With Gov. Gavin Newsom’s announcement of California fully reopening by June 15 and a possible end to the county tier system, Leticia Gutierrez-Lopez, head of the Safer Return incident investigation team, has received several questions from faculty concerning changes to the Safer Return procedures since state restrictions have changed.

“We start to get several texts when the news comes out asking if this applies to our campus policies,” said Gutierrez-Lopez. “We have to remind folks that we’re in LA County and follow their guidelines, so even though we might shift soon we can’t until it’s approved by the county or the LA Department of Health.”

Before coming to campus, staff must visit the Safer Return checklist online and complete the COVID-19 training and daily Health Screener. Once on campus, staff must always wear a face covering, practice social distancing and maintain personal hygiene.

To reduce exposure risks, access to campus has been restricted to only authorized faculty performing essential in-person activities. So as of now, no public gatherings of any size affiliated with the university have been permitted on campus yet. This includes any meetings, conferences, workshops, committee meetings, luncheons, performances orcampus tours.

Gutierrez-Lopez and the incident investigation team are responsible for dealing with any reports of COVID-19 symptoms or possible exposure on campus, as well as notifying any possible cases to LA County.

“Our safe approach prioritizes the well-being of the campus community,” said Gutierrez-Lopez.

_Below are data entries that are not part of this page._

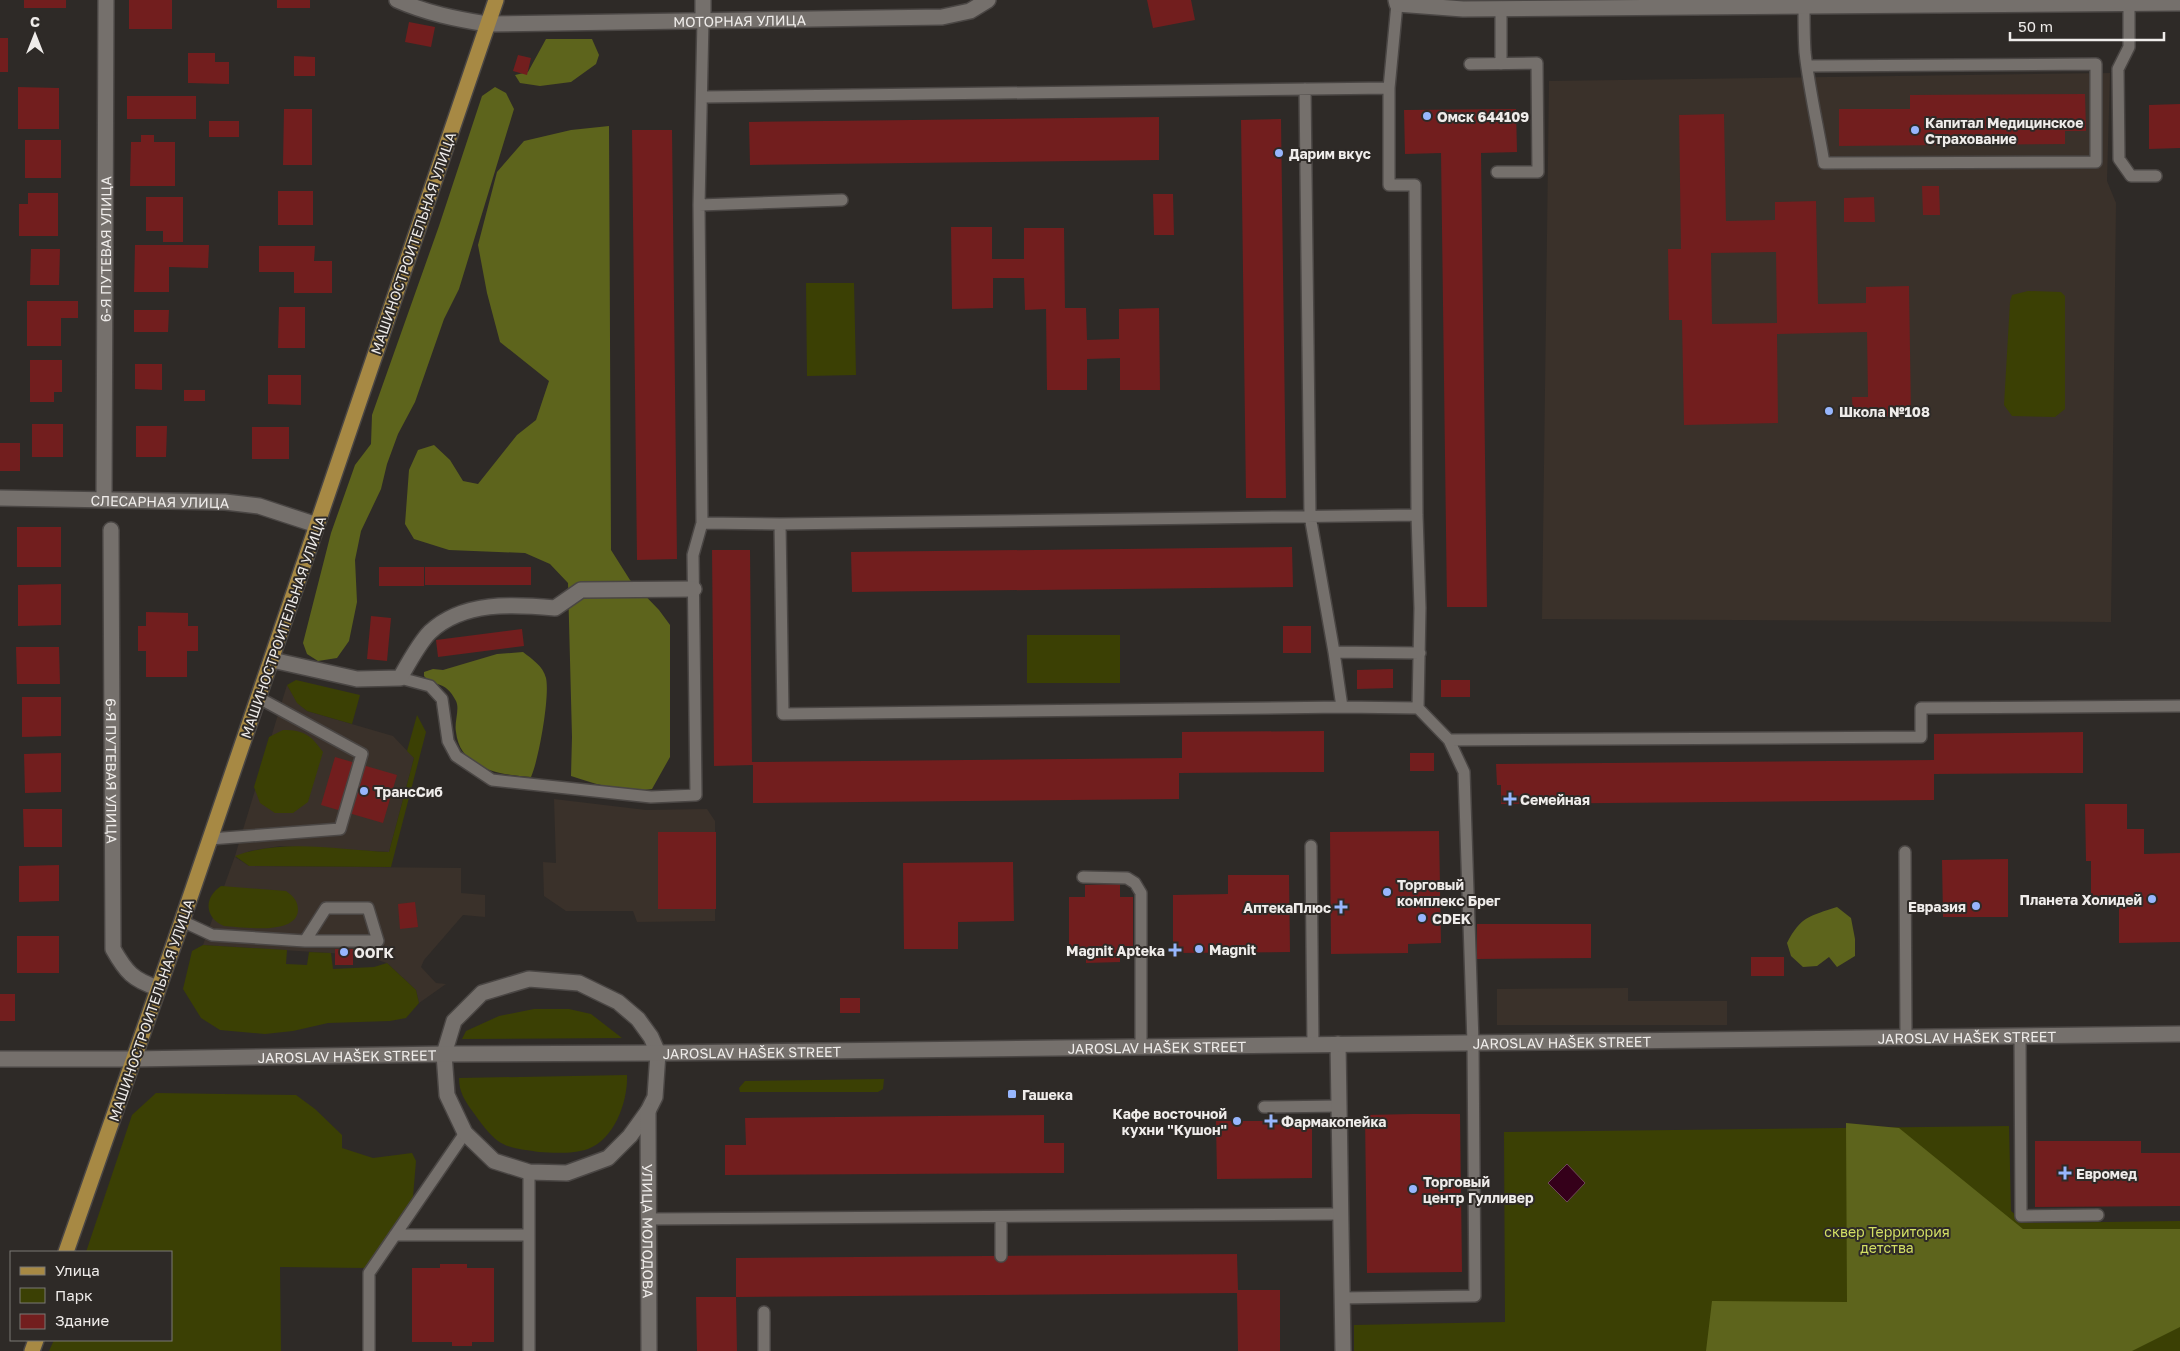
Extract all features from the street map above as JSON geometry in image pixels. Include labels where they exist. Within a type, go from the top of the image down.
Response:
[{"type":"main road","name":"МАШИНОСТРОИТЕЛЬНАЯ УЛИЦА","points":[[66,1251],[272,660],[496,0]]},
{"type":"street","name":"6-Я ПУТЕВАЯ УЛИЦА","points":[[104,499],[106,0]]},
{"type":"street","name":"МОТОРНАЯ УЛИЦА","points":[[397,0],[410,6],[453,18],[487,24],[942,18],[970,11],[988,0]]},
{"type":"street","points":[[703,0],[703,20]]},
{"type":"street","points":[[1397,2],[1463,9],[1644,3],[1804,6],[2112,2],[2180,3]]},
{"type":"street","name":"СЛЕСАРНАЯ УЛИЦА","points":[[0,498],[225,502],[251,505],[317,525]]},
{"type":"street","name":"6-Я ПУТЕВАЯ УЛИЦА","points":[[112,530],[113,949],[124,968],[139,982],[158,988]]},
{"type":"street","points":[[272,660],[357,679],[400,678],[429,633],[456,614],[479,608],[522,605],[555,608],[581,590],[694,589]]},
{"type":"street","points":[[529,979],[579,983],[618,1002],[638,1019],[651,1037],[658,1053],[655,1097],[648,1111],[630,1136],[608,1158],[567,1173],[529,1172],[494,1161],[465,1133],[447,1095],[444,1054],[454,1021],[482,993],[529,979]]},
{"type":"street","name":"JAROSLAV HAŠEK STREET","points":[[0,1059],[658,1053],[2180,1034]]},
{"type":"street","points":[[1338,1044],[1343,1351]]},
{"type":"street","name":"УЛИЦА МОЛОДОВА","points":[[648,1111],[649,1351]]},
{"type":"lane","points":[[1397,2],[1389,88],[1390,185],[1415,185],[1417,515],[1420,653],[1418,708]]},
{"type":"lane","points":[[2129,3],[2129,47],[2118,69],[2119,159],[2131,176],[2156,176]]},
{"type":"lane","points":[[1804,6],[1808,66],[1824,163],[2096,162],[2096,64],[1808,66]]},
{"type":"lane","points":[[1500,8],[1501,64]]},
{"type":"lane","points":[[400,678],[430,686],[442,699],[448,741],[456,756],[492,780],[651,797],[696,795],[693,555],[702,523],[698,205],[703,20]]},
{"type":"lane","points":[[1470,64],[1537,63],[1538,172],[1497,172]]},
{"type":"lane","points":[[702,97],[1389,88]]},
{"type":"lane","points":[[1305,89],[1310,516],[1342,707]]},
{"type":"lane","points":[[698,205],[842,200]]},
{"type":"lane","points":[[702,523],[780,524],[1417,515]]},
{"type":"lane","points":[[780,524],[783,714],[1342,707],[1418,708],[1449,740],[1464,772],[1473,1043],[1475,1296],[1341,1298]]},
{"type":"lane","points":[[1334,652],[1420,653]]},
{"type":"lane","points":[[210,839],[340,829],[362,754],[258,698]]},
{"type":"lane","points":[[1449,740],[1921,737],[1921,708],[2180,706]]},
{"type":"lane","points":[[1311,846],[1313,1045]]},
{"type":"lane","points":[[1905,852],[1906,1037]]},
{"type":"lane","points":[[1083,877],[1127,878],[1135,883],[1141,893],[1141,1047]]},
{"type":"lane","points":[[182,921],[212,935],[305,941],[378,942],[368,908],[326,908],[305,941]]},
{"type":"lane","points":[[2020,1036],[2021,1216],[2098,1215]]},
{"type":"lane","points":[[1264,1107],[1339,1106]]},
{"type":"lane","points":[[369,1351],[369,1273],[465,1133]]},
{"type":"lane","points":[[529,1172],[529,1351]]},
{"type":"lane","points":[[649,1219],[1340,1214]]},
{"type":"lane","points":[[1001,1217],[1001,1256]]},
{"type":"lane","points":[[395,1236],[529,1236]]},
{"type":"lane","points":[[764,1312],[764,1351]]},
{"type":"shaded area","name":"Школа №108","points":[[2110,73],[2107,181],[2116,203],[2111,622],[1542,619],[1549,81]]},
{"type":"shaded area","points":[[287,685],[297,702],[307,711],[393,736],[414,758],[389,852],[280,846],[250,851],[235,857],[249,866],[461,868],[461,893],[485,895],[485,917],[463,915],[424,960],[421,967],[436,983],[446,984],[419,1003],[416,990],[387,963],[362,955],[203,945],[235,856]]},
{"type":"shaded area","points":[[554,799],[646,810],[707,809],[715,821],[715,921],[637,922],[633,911],[566,911],[544,896],[543,862],[556,863]]},
{"type":"shaded area","points":[[1628,988],[1628,1001],[1727,1001],[1727,1025],[1497,1025],[1497,989]]},
{"type":"shaded area","points":[[1567,1164],[1585,1183],[1567,1202],[1548,1183]]},
{"type":"green space","points":[[546,39],[592,39],[599,55],[596,64],[571,82],[540,86],[520,83],[515,75],[528,72]]},
{"type":"green space","points":[[495,87],[506,93],[514,109],[459,289],[444,319],[415,402],[398,434],[387,464],[381,489],[361,531],[355,560],[357,602],[349,641],[337,658],[318,661],[307,654],[303,643],[331,533],[355,465],[371,444],[372,415],[439,226],[482,96]]},
{"type":"green space","points":[[609,126],[611,550],[630,580],[659,610],[670,625],[670,757],[652,789],[642,790],[621,789],[571,776],[572,737],[568,583],[550,564],[525,553],[449,550],[414,539],[405,524],[409,470],[418,450],[434,445],[450,460],[463,481],[478,484],[517,435],[536,420],[549,381],[500,342],[487,293],[478,245],[497,172],[524,141],[571,130]]},
{"type":"green space","points":[[806,283],[854,283],[856,375],[807,376]]},
{"type":"green space","points":[[2028,291],[2061,292],[2065,296],[2065,409],[2055,417],[2012,416],[2004,405],[2010,302],[2012,295]]},
{"type":"green space","points":[[1027,635],[1120,635],[1120,683],[1027,683]]},
{"type":"green space","points":[[523,652],[537,663],[542,670],[546,678],[547,687],[543,728],[531,777],[495,772],[473,762],[459,744],[456,732],[456,701],[448,690],[424,676],[424,672],[433,669],[443,670],[497,654]]},
{"type":"green space","points":[[296,680],[360,695],[352,724],[307,711],[297,703],[287,685]]},
{"type":"green space","points":[[417,715],[426,732],[391,867],[249,866],[235,856],[273,847],[292,846],[389,852],[414,758],[407,751]]},
{"type":"green space","points":[[283,730],[302,732],[315,741],[323,752],[308,802],[293,813],[275,813],[260,803],[254,787],[269,737]]},
{"type":"green space","points":[[221,886],[286,891],[296,901],[298,910],[295,918],[288,924],[279,927],[224,926],[213,918],[209,908],[211,896]]},
{"type":"green space","points":[[1837,907],[1851,918],[1855,939],[1855,956],[1837,967],[1829,957],[1817,966],[1803,967],[1791,956],[1787,943],[1792,934],[1807,918]]},
{"type":"green space","points":[[203,945],[287,950],[286,964],[307,965],[309,952],[331,953],[333,969],[374,967],[387,963],[416,990],[419,1003],[406,1018],[390,1021],[328,1023],[293,1031],[265,1034],[220,1030],[201,1018],[183,989],[192,951]]},
{"type":"green space","points":[[534,1009],[569,1009],[591,1014],[622,1038],[462,1039],[466,1031],[499,1016]]},
{"type":"green space","points":[[627,1075],[627,1085],[622,1107],[618,1118],[606,1137],[588,1149],[564,1153],[523,1150],[507,1146],[498,1141],[485,1128],[467,1104],[459,1083],[459,1078]]},
{"type":"green space","points":[[884,1079],[883,1089],[878,1092],[740,1092],[739,1088],[745,1081]]},
{"type":"green space","points":[[156,1093],[296,1095],[315,1109],[342,1135],[342,1148],[373,1158],[412,1153],[416,1161],[413,1197],[366,1268],[280,1267],[281,1351],[49,1351],[54,1341],[172,1341],[172,1251],[86,1251],[132,1115]]},
{"type":"green space","points":[[1846,1123],[1899,1128],[2023,1229],[2180,1229],[2180,1327],[2132,1351],[1706,1351],[1712,1301],[1847,1302]]},
{"type":"green space","name":"сквер Территория детства","points":[[2009,1126],[2011,1211],[2025,1223],[2180,1221],[2180,1351],[1354,1351],[1354,1325],[1505,1322],[1504,1132]]},
{"type":"building","points":[[24,0],[66,0],[66,8],[24,8]]},
{"type":"building","points":[[129,0],[172,0],[172,29],[129,29]]},
{"type":"building","points":[[277,0],[310,0],[310,8],[277,8]]},
{"type":"building","points":[[1147,0],[1191,0],[1195,20],[1153,28]]},
{"type":"building","points":[[409,22],[435,27],[431,47],[405,42]]},
{"type":"building","points":[[0,38],[8,38],[8,72],[0,72]]},
{"type":"building","points":[[188,53],[215,53],[215,62],[229,62],[229,84],[188,83]]},
{"type":"building","points":[[518,55],[531,58],[527,75],[513,71]]},
{"type":"building","points":[[294,56],[315,57],[315,76],[294,76]]},
{"type":"building","points":[[18,87],[59,88],[59,129],[18,129]]},
{"type":"building","points":[[2085,94],[2086,131],[2065,131],[2065,144],[1839,146],[1839,109],[1910,109],[1910,95]]},
{"type":"building","points":[[127,96],[196,96],[196,119],[127,119]]},
{"type":"building","points":[[2180,104],[2180,148],[2149,149],[2149,105]]},
{"type":"building","points":[[284,109],[312,109],[312,165],[283,165]]},
{"type":"building","points":[[1516,109],[1517,152],[1481,153],[1487,607],[1447,607],[1441,153],[1405,154],[1404,110]]},
{"type":"building","name":"Школа №108","points":[[1724,114],[1726,221],[1775,220],[1775,202],[1816,201],[1818,304],[1866,303],[1866,287],[1909,286],[1911,416],[1853,417],[1852,397],[1868,397],[1867,332],[1777,334],[1778,423],[1684,425],[1682,320],[1669,320],[1668,249],[1681,249],[1679,115]],"holes":[[[1776,252],[1777,323],[1712,324],[1711,253]]]},
{"type":"building","points":[[1159,117],[1159,160],[750,165],[749,122]]},
{"type":"building","points":[[1281,119],[1286,498],[1246,498],[1241,120]]},
{"type":"building","points":[[209,121],[239,121],[239,137],[209,137]]},
{"type":"building","points":[[632,130],[672,130],[677,559],[637,560]]},
{"type":"building","points":[[141,135],[154,135],[154,142],[175,142],[175,186],[130,186],[131,142],[141,142]]},
{"type":"building","points":[[25,140],[61,140],[61,178],[25,178]]},
{"type":"building","points":[[1922,186],[1939,186],[1940,215],[1923,215]]},
{"type":"building","points":[[278,191],[313,191],[313,225],[278,225]]},
{"type":"building","points":[[28,193],[58,193],[58,236],[19,236],[19,204],[28,204]]},
{"type":"building","points":[[1153,194],[1173,194],[1174,235],[1154,235]]},
{"type":"building","points":[[146,197],[183,197],[183,242],[163,242],[163,231],[146,231]]},
{"type":"building","points":[[1874,197],[1875,222],[1844,222],[1844,198]]},
{"type":"building","points":[[951,227],[992,227],[992,259],[1024,259],[1024,228],[1064,228],[1065,308],[1086,308],[1087,340],[1119,339],[1119,309],[1159,308],[1160,390],[1120,390],[1120,358],[1087,359],[1087,390],[1047,390],[1046,309],[1025,310],[1024,278],[993,278],[993,308],[952,309]]},
{"type":"building","points":[[135,245],[209,245],[208,268],[169,267],[169,292],[134,292]]},
{"type":"building","points":[[259,246],[315,246],[314,261],[332,261],[332,293],[294,293],[294,272],[259,272]]},
{"type":"building","points":[[31,249],[60,249],[59,285],[30,285]]},
{"type":"building","points":[[27,301],[78,301],[78,318],[61,318],[61,346],[27,346]]},
{"type":"building","points":[[279,307],[305,307],[305,348],[278,348]]},
{"type":"building","points":[[134,310],[169,310],[168,332],[134,332]]},
{"type":"building","points":[[30,360],[62,360],[62,392],[54,392],[54,402],[30,402]]},
{"type":"building","points":[[135,364],[162,364],[162,390],[135,389]]},
{"type":"building","points":[[268,375],[301,375],[301,405],[268,404]]},
{"type":"building","points":[[184,390],[205,390],[205,401],[184,401]]},
{"type":"building","points":[[32,424],[63,424],[63,457],[32,457]]},
{"type":"building","points":[[136,426],[167,426],[166,457],[136,457]]},
{"type":"building","points":[[252,427],[289,427],[289,459],[252,459]]},
{"type":"building","points":[[0,443],[20,443],[20,471],[0,471]]},
{"type":"building","points":[[17,527],[61,527],[61,567],[17,567]]},
{"type":"building","points":[[1292,547],[1293,587],[852,592],[851,552]]},
{"type":"building","points":[[712,550],[750,550],[752,762],[1182,758],[1182,732],[1324,731],[1324,772],[1179,773],[1179,799],[753,803],[753,765],[714,766]]},
{"type":"building","points":[[379,567],[424,567],[424,586],[379,586]]},
{"type":"building","points":[[425,567],[531,567],[531,585],[425,585]]},
{"type":"building","points":[[61,584],[61,625],[18,626],[18,585]]},
{"type":"building","points":[[146,612],[188,613],[188,626],[198,626],[198,651],[187,651],[187,677],[146,677],[146,651],[138,651],[138,626],[146,626]]},
{"type":"building","points":[[371,616],[391,618],[387,661],[367,659]]},
{"type":"building","points":[[1283,626],[1311,626],[1311,653],[1283,653]]},
{"type":"building","points":[[522,629],[524,646],[438,657],[436,640]]},
{"type":"building","points":[[16,647],[59,647],[60,684],[17,684]]},
{"type":"building","points":[[1393,669],[1393,688],[1357,689],[1357,670]]},
{"type":"building","points":[[1441,680],[1470,680],[1470,697],[1441,697]]},
{"type":"building","points":[[22,697],[61,697],[61,736],[22,737]]},
{"type":"building","points":[[2083,732],[2083,773],[1934,774],[1934,800],[1501,804],[1501,785],[1497,785],[1496,764],[1934,760],[1934,734]]},
{"type":"building","points":[[61,753],[61,792],[25,793],[24,754]]},
{"type":"building","points":[[1410,753],[1434,753],[1434,771],[1410,771]]},
{"type":"building","points":[[335,757],[397,775],[383,823],[321,805]]},
{"type":"building","points":[[2085,804],[2127,804],[2127,829],[2144,829],[2144,854],[2180,853],[2180,942],[2119,943],[2119,903],[2091,904],[2091,861],[2086,861]]},
{"type":"building","points":[[23,809],[62,809],[62,847],[24,847]]},
{"type":"building","points":[[1439,831],[1441,943],[1408,944],[1408,953],[1331,954],[1330,832]]},
{"type":"building","points":[[658,832],[716,832],[716,909],[658,909]]},
{"type":"building","points":[[2008,859],[2008,917],[1943,917],[1942,860]]},
{"type":"building","points":[[1013,862],[1014,921],[958,922],[958,949],[904,949],[903,863]]},
{"type":"building","points":[[59,865],[59,901],[19,902],[19,866]]},
{"type":"building","points":[[1228,875],[1289,875],[1290,952],[1173,953],[1173,895],[1228,894]]},
{"type":"building","points":[[1120,884],[1120,897],[1133,897],[1133,946],[1120,946],[1120,962],[1086,963],[1086,947],[1069,947],[1069,897],[1085,897],[1085,885]]},
{"type":"building","points":[[415,902],[418,927],[400,929],[398,904]]},
{"type":"building","points":[[1477,924],[1591,924],[1591,958],[1477,959]]},
{"type":"building","points":[[17,936],[59,936],[59,973],[17,973]]},
{"type":"building","points":[[335,949],[353,949],[353,965],[335,965]]},
{"type":"building","points":[[1751,957],[1784,957],[1784,976],[1751,976]]},
{"type":"building","points":[[0,994],[15,994],[15,1021],[0,1021]]},
{"type":"building","points":[[840,998],[860,998],[860,1013],[840,1013]]},
{"type":"building","name":"Торговый центр Гулливер","points":[[1460,1114],[1462,1272],[1367,1273],[1365,1115]]},
{"type":"building","points":[[1044,1115],[1044,1143],[1064,1143],[1064,1173],[725,1175],[725,1145],[746,1145],[745,1118]]},
{"type":"building","points":[[1216,1121],[1312,1121],[1312,1178],[1217,1179]]},
{"type":"building","points":[[2035,1141],[2141,1141],[2141,1153],[2180,1153],[2180,1206],[2035,1207]]},
{"type":"building","points":[[1237,1254],[1238,1290],[1280,1290],[1280,1351],[1238,1351],[1237,1293],[736,1297],[736,1258]]},
{"type":"building","points":[[440,1264],[467,1264],[467,1268],[494,1268],[494,1342],[472,1342],[472,1346],[452,1346],[452,1342],[412,1342],[412,1268],[440,1268]]},
{"type":"building","points":[[696,1297],[736,1297],[737,1351],[697,1351]]},
{"type":"place","name":"Омск 644109","points":[[1427,116]]},
{"type":"place","name":"Капитал Медицинское Страхование","points":[[1915,130]]},
{"type":"place","name":"Дарим вкус","points":[[1279,153]]},
{"type":"place","name":"Школа №108","points":[[1829,411]]},
{"type":"place","name":"ТрансСиб","points":[[364,791]]},
{"type":"place","name":"Семейная","points":[[1510,799]]},
{"type":"place","name":"Торговый комплекс Брег","points":[[1387,892]]},
{"type":"place","name":"Планета Холидей","points":[[2152,899]]},
{"type":"place","name":"Евразия","points":[[1976,906]]},
{"type":"place","name":"АптекаПлюс","points":[[1341,907]]},
{"type":"place","name":"CDEK","points":[[1422,918]]},
{"type":"place","name":"Magnit","points":[[1199,949]]},
{"type":"place","name":"Magnit Apteka","points":[[1175,950]]},
{"type":"place","name":"ООГК","points":[[344,952]]},
{"type":"place","name":"Гашека","points":[[1012,1094]]},
{"type":"place","name":"Кафе восточной кухни \"Кушон\"","points":[[1237,1121]]},
{"type":"place","name":"Фармакопейка","points":[[1271,1121]]},
{"type":"place","name":"Евромед","points":[[2065,1173]]},
{"type":"place","name":"Торговый центр Гулливер","points":[[1413,1189]]}]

Ensuring that the incident investigation team works in the best interest of the campus community.

As of March 29, there have been a total of 298 reported and confirmed positive cases among students and employees over the past year.

When a student, faculty, or staff member reports a positive test to the university, they are instructed to isolate themselves, and follow guidelines of the Los Angeles County Department of Public Health.

If they were on campus during the time that they may have been contagious, the incident investigation team works alongside local public health experts to determine possible locations the individual may have visited, as well as identify individuals who may have had a close exposure.

Depending on the circumstances, the university will provide guidance to any students or employees who may have had close contact exposure with the individual who tested positive.

Gutierrez-Lopez says it is vital that staff and faculty are extremely punctual and detailed when filling out their requests to return to campus.

“The campus needs to know where you’re going to be and for how long,” said Gutierrez-Lopez. “It’s critical to minimize any potential movement of the virus.”

According to Teves, most staff and faculty haven’t had any issue following the Safer Return policies, but for faculty members like American literature Professor Liam Corley, the tight restrictions have made lesson plans significantly more challenging.

“For people in the humanities, not having our offices is a real pain,” said Corley. “I have piles of books at home now, but I can’t anticipate and carry away everything I might want to consult for three semesters’ worth of classes in just a few visits.”

However, there is reasonable optimism behind progress being made toward returning to campus as evident by plans of more facilities opening up, such as the dining hall and several new study spaces for students.

“For a long time during the pandemic we were in the most restrictive state, so we’ve had really restricted access,” said Teves. “But in the past month we’ve moved two tiers, so the hope is that we’ll see a phase in reopening for a more robust fall.”